Once the images are set aside, write out the rest of the records exactly.
*** Begin section ***
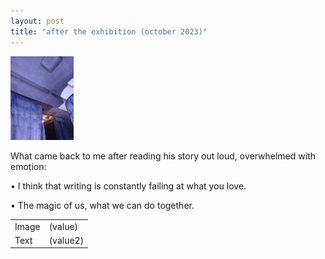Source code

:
 ```yaml
---
layout: post
title: "after the exhibition (october 2023)"
---
```


<div>
  <img src="/assets/blog_posts/posts/aftertheexhibition.jpeg.jpg" alt="exhibition picture" style='height: 20%; width: 20%; object-fit: contain'> 
  <span><p>What came back to me after reading his story out loud, overwhelmed with emotion:</p>
<p>•	I think that writing is constantly failing at what you love.</p>
<p>•	The magic of us, what we can do together.</p></span>
</div>

<table cellpadding="0" cellspacing="0" border="0" >
   <tr>
     <td>Image</td><td>(value)</td>
   </tr>
   <tr>
     <td>Text</td><td>(value2)</td>
   </tr>
</table>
*** End section ***
YOUR SOLUTION
Source code

:
 ```yaml
---
layout: post
title: "after the exhibition (october 2023)"
---
```


<div>
  <img src="/assets/blog_posts/posts/aftertheexhibition.jpeg.jpg" alt="exhibition picture" style='height: 20%; width: 20%; object-fit: contain'> 
  <span><p>What came back to me after reading his story out loud, overwhelmed with emotion:</p>
<p>•	I think that writing is constantly failing at what you love.</p>
<p>•	The magic of us, what we can do together.</p></span>
</div>

<table cellpadding="0" cellspacing="0" border="0" >
   <tr>
     <td>Image</td><td>(value)</td>
   </tr>
   <tr>
     <td>Text</td><td>(value2)</td>
   </tr>
</table>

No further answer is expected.